If you want the entire self-employed filing process step by step — slips, forms, deductions, deadlines — read our CRA tax filing guide for self-employed Canadians. And if you're selling online, the Shopify bookkeeping guide covers the platform-specific bits. The core message stays the same: report from dollar one, keep the $30,000 rule in its own lane, and set the tax aside before you spend it. That's money without the shame.
Frequently asked questions
Do I have to report side hustle income under $30,000 in Canada?
Yes. There is no minimum income threshold for reporting self-employment income to the CRA — you report it from the first dollar. The $30,000 figure people remember is the GST/HST small-supplier registration threshold, which is a completely separate rule about whether you charge sales tax. Even a few hundred dollars from a hobby-turned-side-hustle is taxable income that belongs on your return.
Is there a minimum income to report self-employment in Canada?
No. Unlike some countries, Canada has no de minimis floor for self-employment income — all of it is reportable. (Your overall personal income may fall under the basic personal amount so you owe little or no tax, but you still must report the income.) The CRA can apply a 10% penalty on unreported income after a first omission, so reporting everything is the safe move.
What's the difference between the $30,000 threshold and reporting income?
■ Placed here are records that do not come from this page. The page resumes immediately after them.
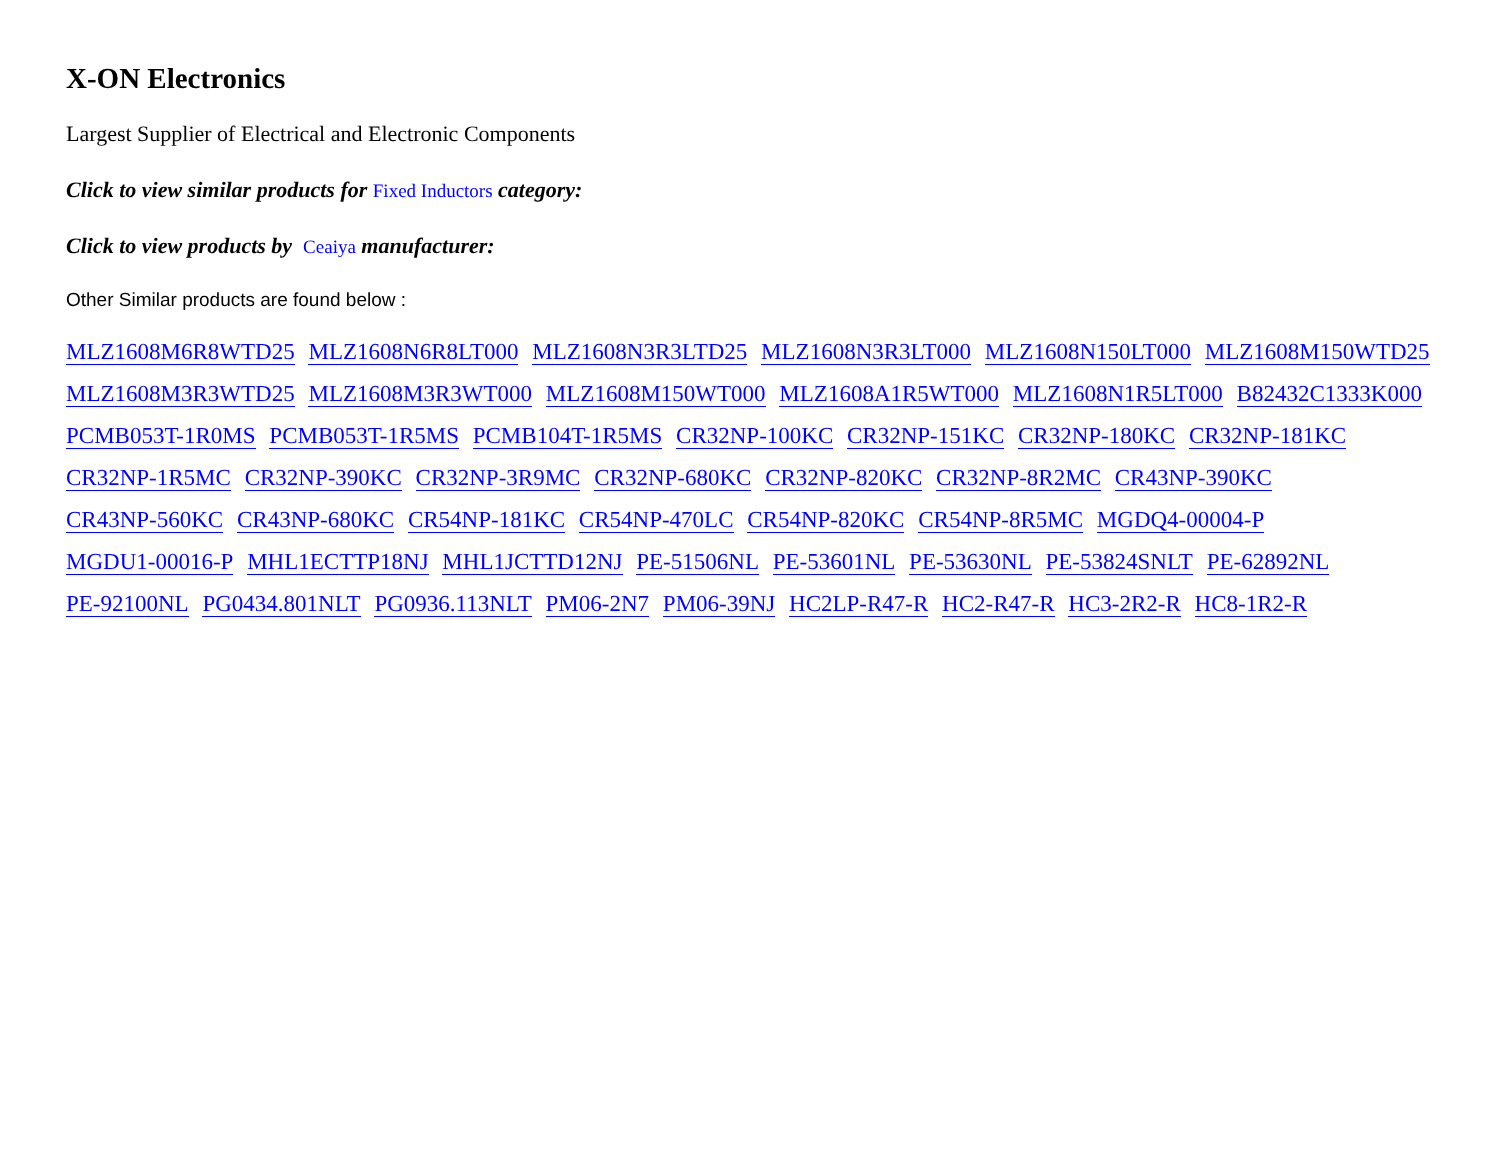X-ON Electronics
Largest Supplier of Electrical and Electronic Components
Click to view similar products for Fixed Inductors category:
Click to view products by Ceaiya manufacturer:
Other Similar products are found below :
MLZ1608M6R8WTD25 MLZ1608N6R8LT000 MLZ1608N3R3LTD25 MLZ1608N3R3LT000 MLZ1608N150LT000 MLZ1608M150WTD25 MLZ1608M3R3WTD25 MLZ1608M3R3WT000 MLZ1608M150WT000 MLZ1608A1R5WT000 MLZ1608N1R5LT000 B82432C1333K000 PCMB053T-1R0MS PCMB053T-1R5MS PCMB104T-1R5MS CR32NP-100KC CR32NP-151KC CR32NP-180KC CR32NP-181KC CR32NP-1R5MC CR32NP-390KC CR32NP-3R9MC CR32NP-680KC CR32NP-820KC CR32NP-8R2MC CR43NP-390KC CR43NP-560KC CR43NP-680KC CR54NP-181KC CR54NP-470LC CR54NP-820KC CR54NP-8R5MC MGDQ4-00004-P MGDU1-00016-P MHL1ECTTP18NJ MHL1JCTTD12NJ PE-51506NL PE-53601NL PE-53630NL PE-53824SNLT PE-62892NL PE-92100NL PG0434.801NLT PG0936.113NLT PM06-2N7 PM06-39NJ HC2LP-R47-R HC2-R47-R HC3-2R2-R HC8-1R2-R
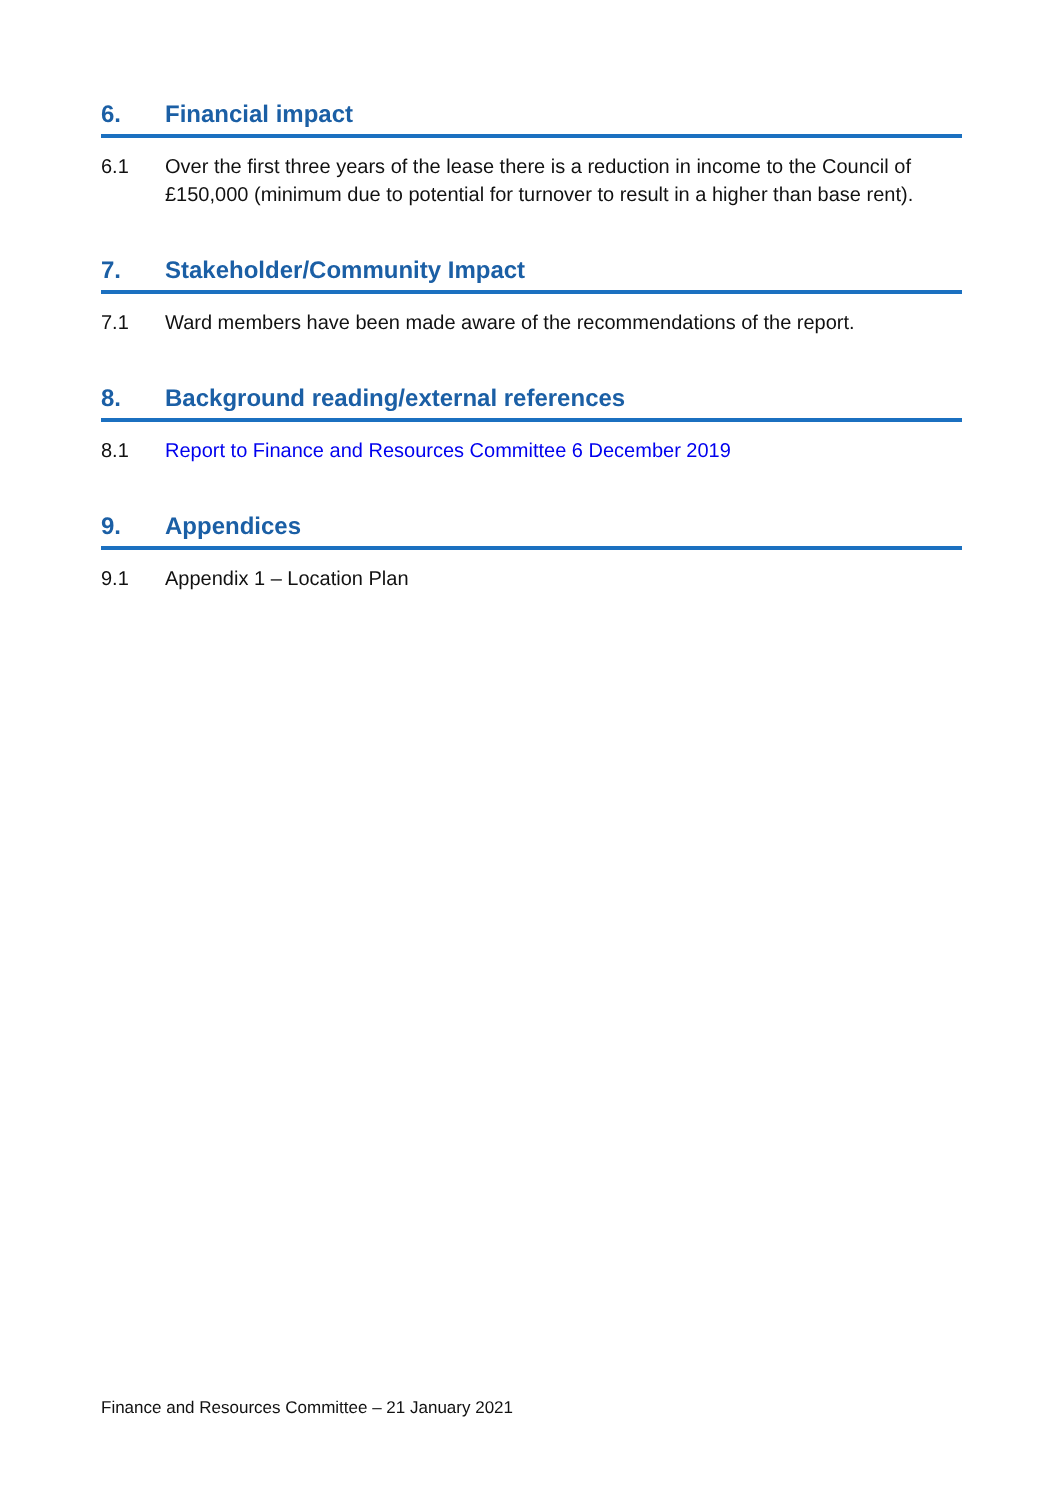6. Financial impact
6.1 Over the first three years of the lease there is a reduction in income to the Council of £150,000 (minimum due to potential for turnover to result in a higher than base rent).
7. Stakeholder/Community Impact
7.1 Ward members have been made aware of the recommendations of the report.
8. Background reading/external references
8.1 Report to Finance and Resources Committee 6 December 2019
9. Appendices
9.1 Appendix 1 – Location Plan
Finance and Resources Committee – 21 January 2021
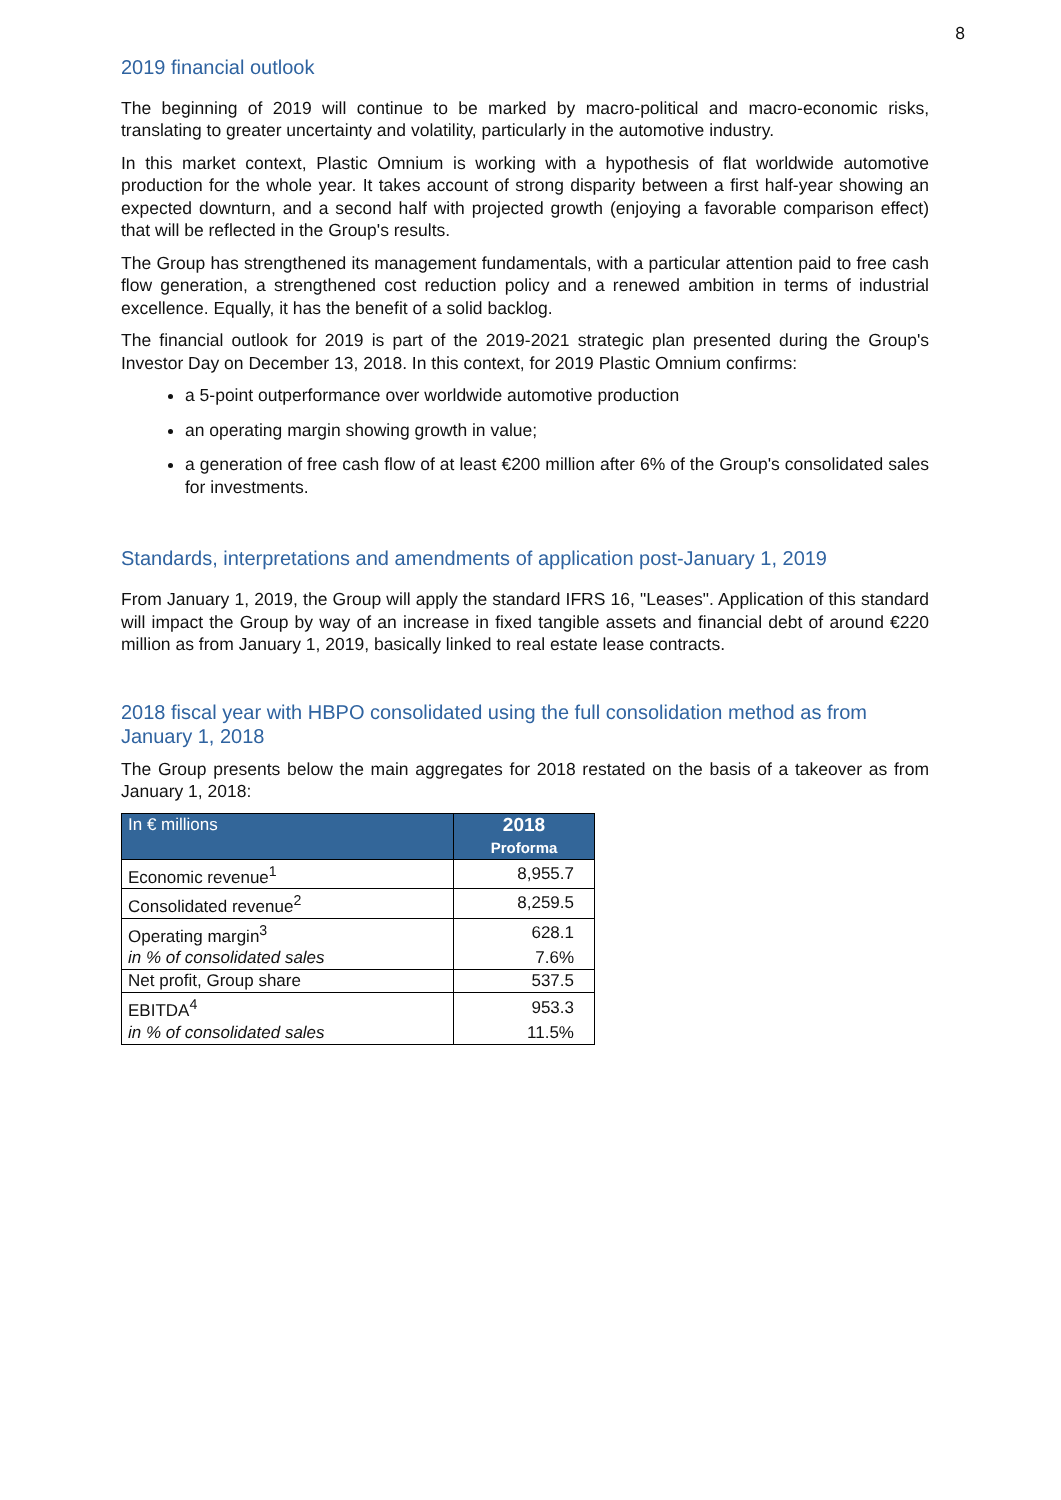8
2019 financial outlook
The beginning of 2019 will continue to be marked by macro-political and macro-economic risks, translating to greater uncertainty and volatility, particularly in the automotive industry.
In this market context, Plastic Omnium is working with a hypothesis of flat worldwide automotive production for the whole year. It takes account of strong disparity between a first half-year showing an expected downturn, and a second half with projected growth (enjoying a favorable comparison effect) that will be reflected in the Group's results.
The Group has strengthened its management fundamentals, with a particular attention paid to free cash flow generation, a strengthened cost reduction policy and a renewed ambition in terms of industrial excellence. Equally, it has the benefit of a solid backlog.
The financial outlook for 2019 is part of the 2019-2021 strategic plan presented during the Group's Investor Day on December 13, 2018. In this context, for 2019 Plastic Omnium confirms:
a 5-point outperformance over worldwide automotive production
an operating margin showing growth in value;
a generation of free cash flow of at least €200 million after 6% of the Group's consolidated sales for investments.
Standards, interpretations and amendments of application post-January 1, 2019
From January 1, 2019, the Group will apply the standard IFRS 16, "Leases". Application of this standard will impact the Group by way of an increase in fixed tangible assets and financial debt of around €220 million as from January 1, 2019, basically linked to real estate lease contracts.
2018 fiscal year with HBPO consolidated using the full consolidation method as from January 1, 2018
The Group presents below the main aggregates for 2018 restated on the basis of a takeover as from January 1, 2018:
| In € millions | 2018 Proforma |
| --- | --- |
| Economic revenue<sup>1</sup> | 8,955.7 |
| Consolidated revenue<sup>2</sup> | 8,259.5 |
| Operating margin<sup>3</sup> | 628.1 |
| in % of consolidated sales | 7.6% |
| Net profit, Group share | 537.5 |
| EBITDA<sup>4</sup> | 953.3 |
| in % of consolidated sales | 11.5% |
They're two different rules. Reporting income is about income tax — every dollar your side hustle earns is reportable and potentially taxable. The $30,000 is about GST/HST — if your taxable revenue stays at or under $30,000 over four consecutive calendar quarters, you're a 'small supplier' and generally don't have to register for, charge, or remit GST/HST. You can be under $30,000 (no sales tax) and still owe income tax on your profit.
Where do I report side hustle income on my tax return?
On Form T2125, Statement of Business or Professional Activities. You enter your gross income and business expenses, and the form calculates your net income. That net figure carries to line 13500 of your T1 return. You don't need a registered business or a business number to file a T2125 if you operate under your own name.
How much tax should I set aside on side hustle income?
A common rule of thumb is 25–30% of your net side hustle profit, but the right number depends on your province and your total income. Because self-employed Canadians pay both halves of CPP (11.9% in 2026 on earnings between $3,500 and $74,600) on top of income tax, under-saving is easy. Use VRITTI's Tax Jar set-aside calculator to get a number tailored to your situation.
Do I have to pay CPP on my side hustle income?
Usually, yes. If your net self-employment earnings are above the $3,500 basic exemption, you pay CPP contributions on them. Self-employed individuals pay both the employee and employer portions — a combined 11.9% in 2026 on net earnings up to $74,600 — which is why your tax bill on side hustle profit can be higher than you'd expect from income tax alone.